Some of those who make it their mission to attack the church believe that they are honest. They take the stand which they believe their conscience requires. There are many more, who feel that the Mormon church deserves their contempt. These people do not feel constrained to stick with the truth. Many misrepresentations and falsehoods are deliberately used if it achieves their objective of further discrediting the LDS church.

Many people do not feel that a just God would allow some of the evils which are so prevalent. Or they may also question why a loving Father doesn't answer our questions in a more straightforward and direct manner. But they overlook the essential ingredient in the Plan of Salvation, that we need to choose for ourselves what is right. And that choice can not be too simple or we haven't actually chosen, we have simply picked the obvious. How we choose will be built upon faith that we are doing the right thing. Hugh B. Brown has said, "Man cannot live without faith, because in life's adventure the central problem is character-building--which is not a product of logic, but of faith in ideals and sacrificial devotion to them."

I believe that the Lord continues to keep the information we have balanced. If the opposition is getting too strong then he will reveal additional knowledge that will build faith. If a testimony can be built only on logic, then he will allow the adversary to add some additional information to encourage study, soul searching and prayer. The type of knowledge we gain may also be geared to our level of understanding. The stronger challenges might come to those who have the stronger testimonies. There are those who have as their goal to present attacks against the church that will be stronger than the testimonies of those to whom they are speaking. It is my goal to provide an answer to those critics. Let us realize that the critics will be there, but we need to be balanced in our understanding. Many criticisms can actually build faith if they are correctly understood. With the information available we can either build faith or create doubt depending on the perspective we use to analyze the data.



Boyd K. Packer.
From a talk at a Brigham Young University Education Week devotional on 17 August 1999.
February, 2000 Ensign.

Some wait for compelling spiritual experiences to confirm their testimony. It doesn’t work that way. It is the quiet promptings and impressions of ordinary things that give us the assurance of our identity as children of God. We live far below our privileges when we seek after signs and look “beyond the mark” (Jacob 4:14) for marvelous events.

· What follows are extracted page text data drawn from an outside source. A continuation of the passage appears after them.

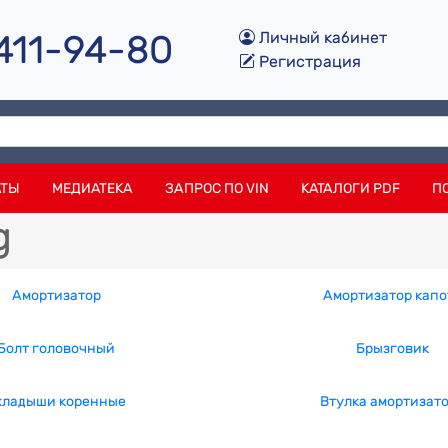
 411-94-80
Личный кабинет
Регистрация
АТЫ
МЕДИАТЕКА
ЗАПРОС ПО VIN
КАТАЛОГИ PDF
П
g
Амортизатор
Амортизатор капо
Болт головочный
Брызговик
кладыши коренные
Втулка амортизат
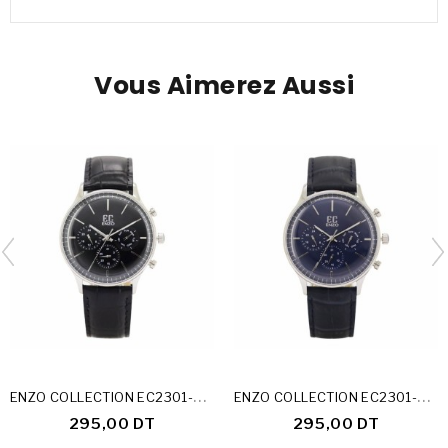
Vous Aimerez Aussi
E
NZO COLLECTION EC2301-24-A
E
NZO COLLECTION EC2301-24-B
295,00 DT
295,00 DT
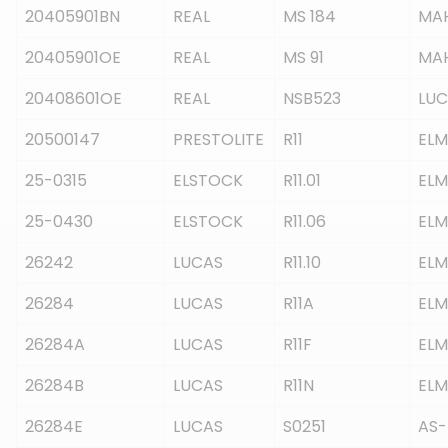
20405901BN
REAL
MS 184
MA
20405901OE
REAL
MS 91
MA
20408601OE
REAL
NSB523
LUC
20500147
PRESTOLITE
R11
EL
25-0315
ELSTOCK
R11.01
EL
25-0430
ELSTOCK
R11.06
EL
26242
LUCAS
R11.10
EL
26284
LUCAS
R11A
EL
26284A
LUCAS
R11F
EL
26284B
LUCAS
R11N
EL
26284E
LUCAS
S0251
AS-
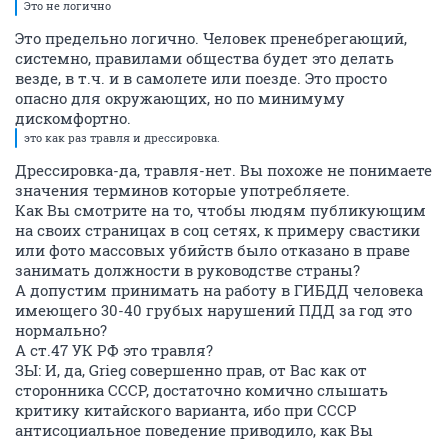
Это не логично
Это предельно логично. Человек пренебрегающий,
системно, правилами общества будет это делать
везде, в т.ч. и в самолете или поезде. Это просто
опасно для окружающих, но по минимуму
дискомфортно.
это как раз травля и дрессировка.
Дрессировка-да, травля-нет. Вы похоже не понимаете
значения терминов которые употребляете.
Как Вы смотрите на то, чтобы людям публикующим
на своих страницах в соц сетях, к примеру свастики
или фото массовых убийств было отказано в праве
занимать должности в руководстве страны?
А допустим принимать на работу в ГИБДД человека
имеющего 30-40 грубых нарушений ПДД за год это
нормально?
А ст.47 УК РФ это травля?
ЗЫ: И, да, Grieg совершенно прав, от Вас как от
сторонника СССР, достаточно комично слышать
критику китайского варианта, ибо при СССР
антисоциальное поведение приводило, как Вы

We are children of God, for we lived with Him in the premortal existence. From time to time that curtain is parted. There comes to us the intimation of who we are and of our place in the eternal scheme of things. Call that memory or spiritual insight, it is one of those testimonies that the gospel of Jesus Christ is true. Such revelations come when we are teaching.

I once heard President Marion G. Romney (1897-1988) say, “I always know when I am speaking under the influence of the Holy Ghost because I always learn something from what I have said.”
 
 


"Though argument does not create conviction, lack of it destroys belief. What seems to be proved may not be embraced; but what no one shows the ability to defend is quickly abandoned. Rational argument does not create belief, but it maintains a climate in which belief may flourish."
Austin Farrer, "The Christian Apologist," in Light on C.S. Lewis, ed., Jocelyn Gibb (New York: Harcourt, Brace & World, 1965), 26; cited in Stephen D. Ricks, "Fides Quaerens Intellectum: The Scholar as Disciple," Expressions of Faith, ed., Susan Easton Black (SLC: Deseret Book and FARMS, 1996), 172-3.